Since 18-O, the mass participation of the Chilean people in politics has passed through its deployed stage over the past six years. Throughout a terrifying pandemic, which they defeated with the extraordinary discipline displayed when they set their minds to it, with flexible political leadership by the democratic system as a whole, which included reforms like the Universal Guaranteed Pension (PGU) and especially the “10% withdrawals” from AFP funds that transferred from large financial groups to millions of affiliated workers, equivalent to half a year’s wages. Over these years, the people have participated massively in about thirty national elections, in all of which they have expressed their growing rejection of the current state of affairs.

The central political task today is to immediately rebuild a popular, national, anti-imperialist, democratic, and revolutionary political force that channels the immense energy of a working people that has burst into the political space, confronts the powerful, and enacts the necessary reforms. That is to say, this political force must be convinced of the minimal program of the working people and drive it with the resolve of President Salvador Allende.

In line with Chile’s political history, that political force cannot be anything other than one based on the broad coalition that was defeated voting “Approve” in the first constitutional plebiscite, was overwhelmingly victorious voting “Against” in the second held a few months later, and was defeated on 16-N — in all these cases with mandatory voting. It is the same coalition that led the Chilean Revolution through an unprecedented democratic route and then, expanded with the DC, defeated the dictatorship while leading the Popular Rebellion in the 1980s. 

However, for that, it is essential that this formidable political force, as El Mercurio has termed it, be persuaded to take the reins of the current massive eruption of the people into the political space and realize the necessary reforms to put an end to the abuses that began on September 11, 1973, with the determination of President Allende.

This coalition, with its participation and leadership in almost all “30 years” governments, along with the current government, which by successively postponing necessary reforms led the democratic political system to its current catastrophe, will not be convinced to do things differently solely through good words or arguments, no matter how eloquent and accurate they may be. Only categorical political actions, like the recent defeat and the ongoing imperialist aggression, are capable of convincing them. 

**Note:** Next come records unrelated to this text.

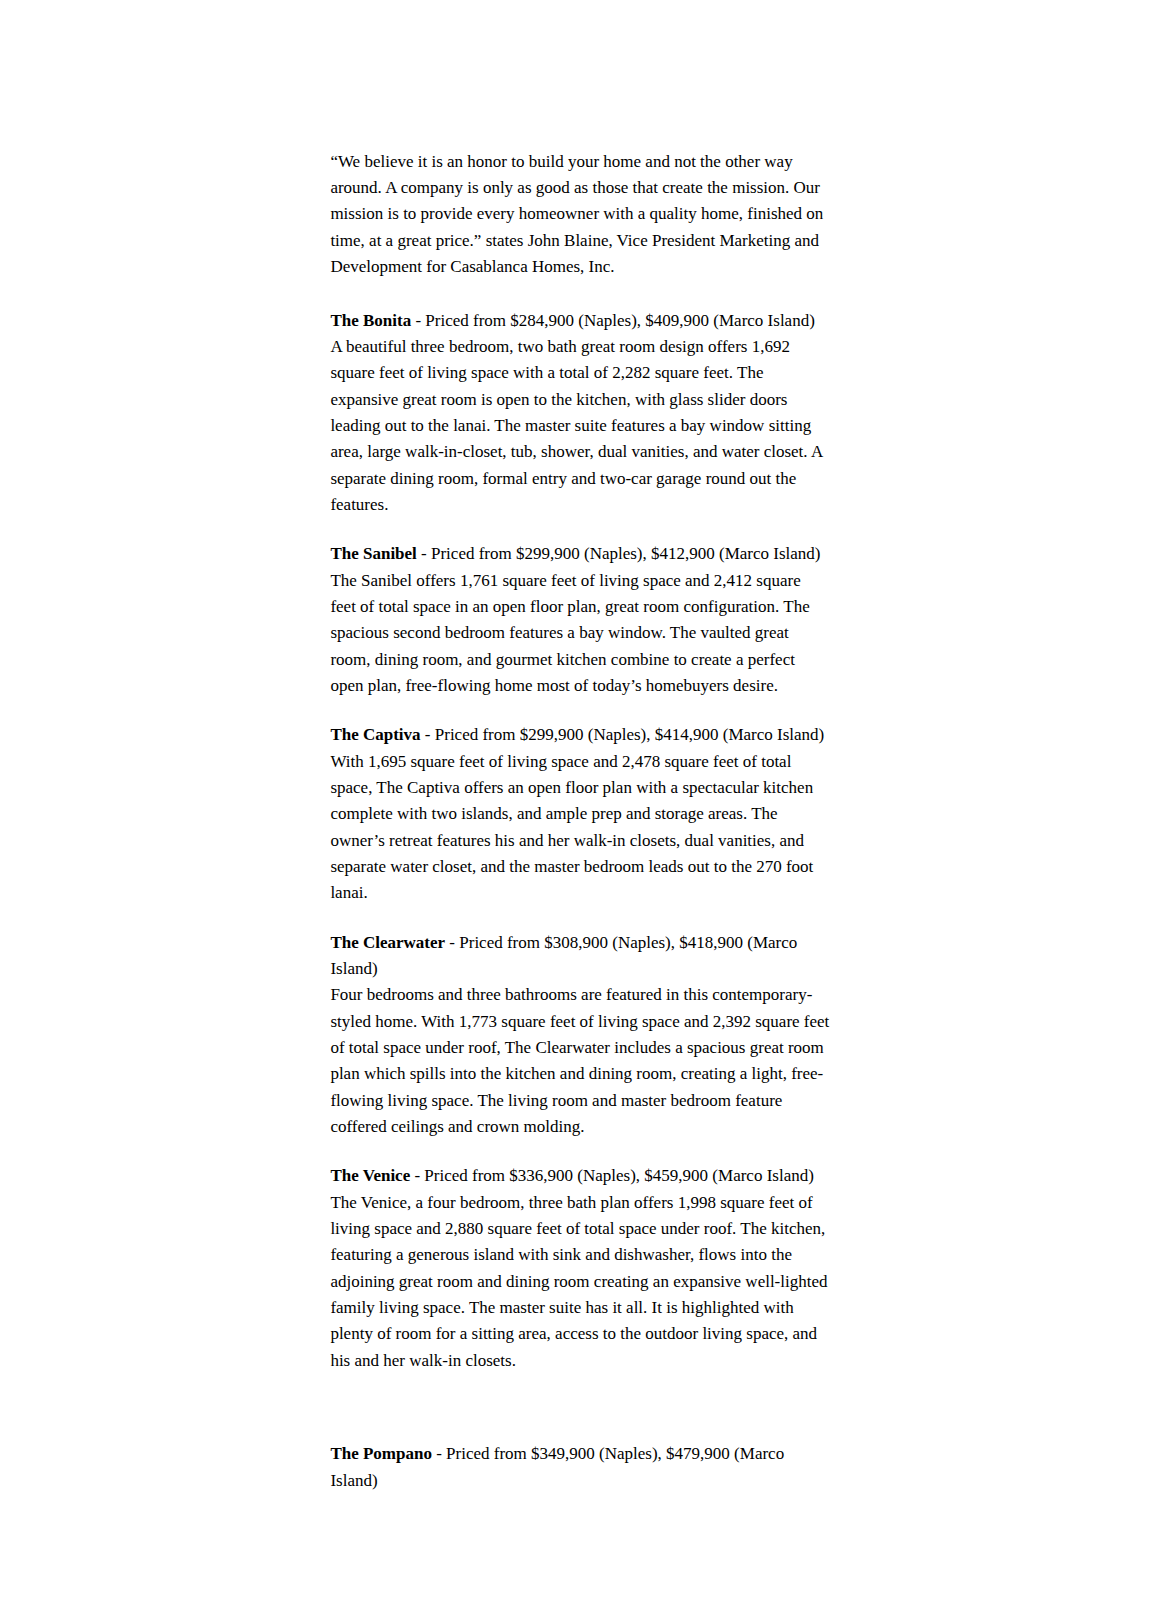“We believe it is an honor to build your home and not the other way around. A company is only as good as those that create the mission. Our mission is to provide every homeowner with a quality home, finished on time, at a great price.” states John Blaine, Vice President Marketing and Development for Casablanca Homes, Inc.
The Bonita - Priced from $284,900 (Naples), $409,900 (Marco Island)
A beautiful three bedroom, two bath great room design offers 1,692 square feet of living space with a total of 2,282 square feet. The expansive great room is open to the kitchen, with glass slider doors leading out to the lanai. The master suite features a bay window sitting area, large walk-in-closet, tub, shower, dual vanities, and water closet. A separate dining room, formal entry and two-car garage round out the features.
The Sanibel - Priced from $299,900 (Naples), $412,900 (Marco Island)
The Sanibel offers 1,761 square feet of living space and 2,412 square feet of total space in an open floor plan, great room configuration. The spacious second bedroom features a bay window. The vaulted great room, dining room, and gourmet kitchen combine to create a perfect open plan, free-flowing home most of today’s homebuyers desire.
The Captiva - Priced from $299,900 (Naples), $414,900 (Marco Island)
With 1,695 square feet of living space and 2,478 square feet of total space, The Captiva offers an open floor plan with a spectacular kitchen complete with two islands, and ample prep and storage areas. The owner’s retreat features his and her walk-in closets, dual vanities, and separate water closet, and the master bedroom leads out to the 270 foot lanai.
The Clearwater - Priced from $308,900 (Naples), $418,900 (Marco Island)
Four bedrooms and three bathrooms are featured in this contemporary-styled home. With 1,773 square feet of living space and 2,392 square feet of total space under roof, The Clearwater includes a spacious great room plan which spills into the kitchen and dining room, creating a light, free-flowing living space. The living room and master bedroom feature coffered ceilings and crown molding.
The Venice - Priced from $336,900 (Naples), $459,900 (Marco Island)
The Venice, a four bedroom, three bath plan offers 1,998 square feet of living space and 2,880 square feet of total space under roof. The kitchen, featuring a generous island with sink and dishwasher, flows into the adjoining great room and dining room creating an expansive well-lighted family living space. The master suite has it all. It is highlighted with plenty of room for a sitting area, access to the outdoor living space, and his and her walk-in closets.
The Pompano - Priced from $349,900 (Naples), $479,900 (Marco Island)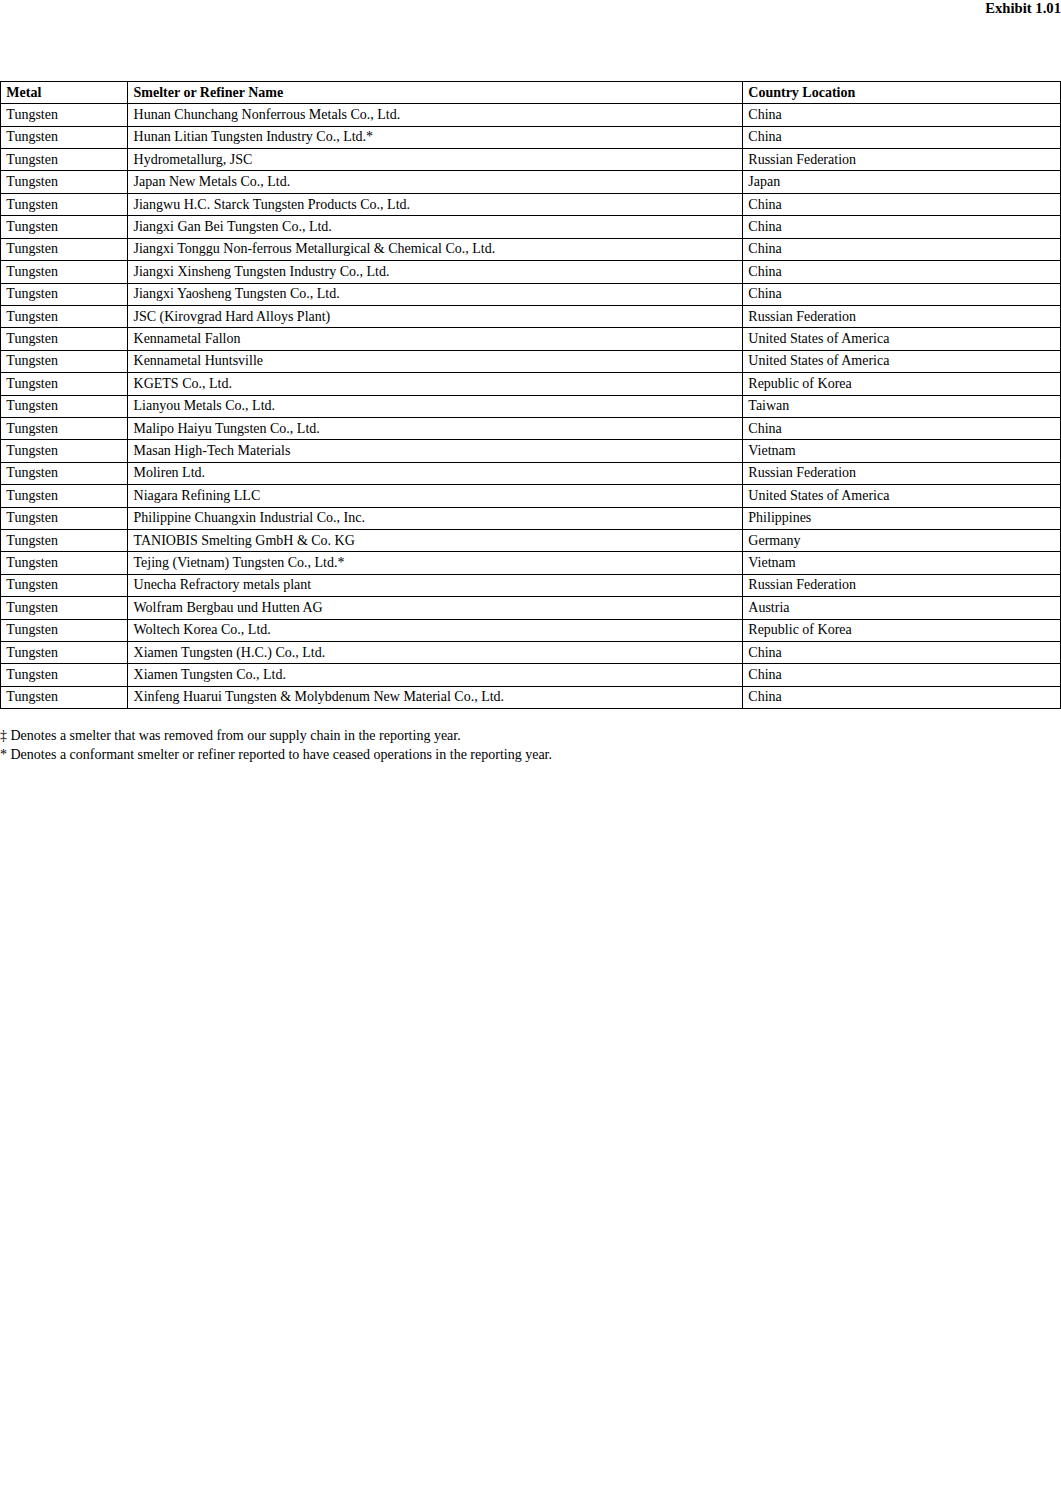Exhibit 1.01
| Metal | Smelter or Refiner Name | Country Location |
| --- | --- | --- |
| Tungsten | Hunan Chunchang Nonferrous Metals Co., Ltd. | China |
| Tungsten | Hunan Litian Tungsten Industry Co., Ltd.* | China |
| Tungsten | Hydrometallurg, JSC | Russian Federation |
| Tungsten | Japan New Metals Co., Ltd. | Japan |
| Tungsten | Jiangwu H.C. Starck Tungsten Products Co., Ltd. | China |
| Tungsten | Jiangxi Gan Bei Tungsten Co., Ltd. | China |
| Tungsten | Jiangxi Tonggu Non-ferrous Metallurgical & Chemical Co., Ltd. | China |
| Tungsten | Jiangxi Xinsheng Tungsten Industry Co., Ltd. | China |
| Tungsten | Jiangxi Yaosheng Tungsten Co., Ltd. | China |
| Tungsten | JSC (Kirovgrad Hard Alloys Plant) | Russian Federation |
| Tungsten | Kennametal Fallon | United States of America |
| Tungsten | Kennametal Huntsville | United States of America |
| Tungsten | KGETS Co., Ltd. | Republic of Korea |
| Tungsten | Lianyou Metals Co., Ltd. | Taiwan |
| Tungsten | Malipo Haiyu Tungsten Co., Ltd. | China |
| Tungsten | Masan High-Tech Materials | Vietnam |
| Tungsten | Moliren Ltd. | Russian Federation |
| Tungsten | Niagara Refining LLC | United States of America |
| Tungsten | Philippine Chuangxin Industrial Co., Inc. | Philippines |
| Tungsten | TANIOBIS Smelting GmbH & Co. KG | Germany |
| Tungsten | Tejing (Vietnam) Tungsten Co., Ltd.* | Vietnam |
| Tungsten | Unecha Refractory metals plant | Russian Federation |
| Tungsten | Wolfram Bergbau und Hutten AG | Austria |
| Tungsten | Woltech Korea Co., Ltd. | Republic of Korea |
| Tungsten | Xiamen Tungsten (H.C.) Co., Ltd. | China |
| Tungsten | Xiamen Tungsten Co., Ltd. | China |
| Tungsten | Xinfeng Huarui Tungsten & Molybdenum New Material Co., Ltd. | China |
‡ Denotes a smelter that was removed from our supply chain in the reporting year.
* Denotes a conformant smelter or refiner reported to have ceased operations in the reporting year.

In times of political crisis like these, extraordinary things happen. History accelerates. As in Chile after 18-O, in thirty days, what did not happen in thirty years can unfold. Just as in Chile in 1970, when, in three years, irreversible transformations occurred that in normal times would take centuries. 

Along with all the above, of course, the revolutionary workers’ parties will always join, alongside other political forces, in strong support for all noble and progressive causes of every moment, both national and global. The principal among these will be to ensure that the transition to modernity we are witnessing globally can unfold in peace, avoiding the horrors that concluded in enlightened Europe, the first continent to complete it.

The dedication to professional revolutionary activity constitutes the highest form of political activity, and this, in turn, is the most noble and essential of human activities since the result of its action can determine the course of collective action and thus the fate of millions.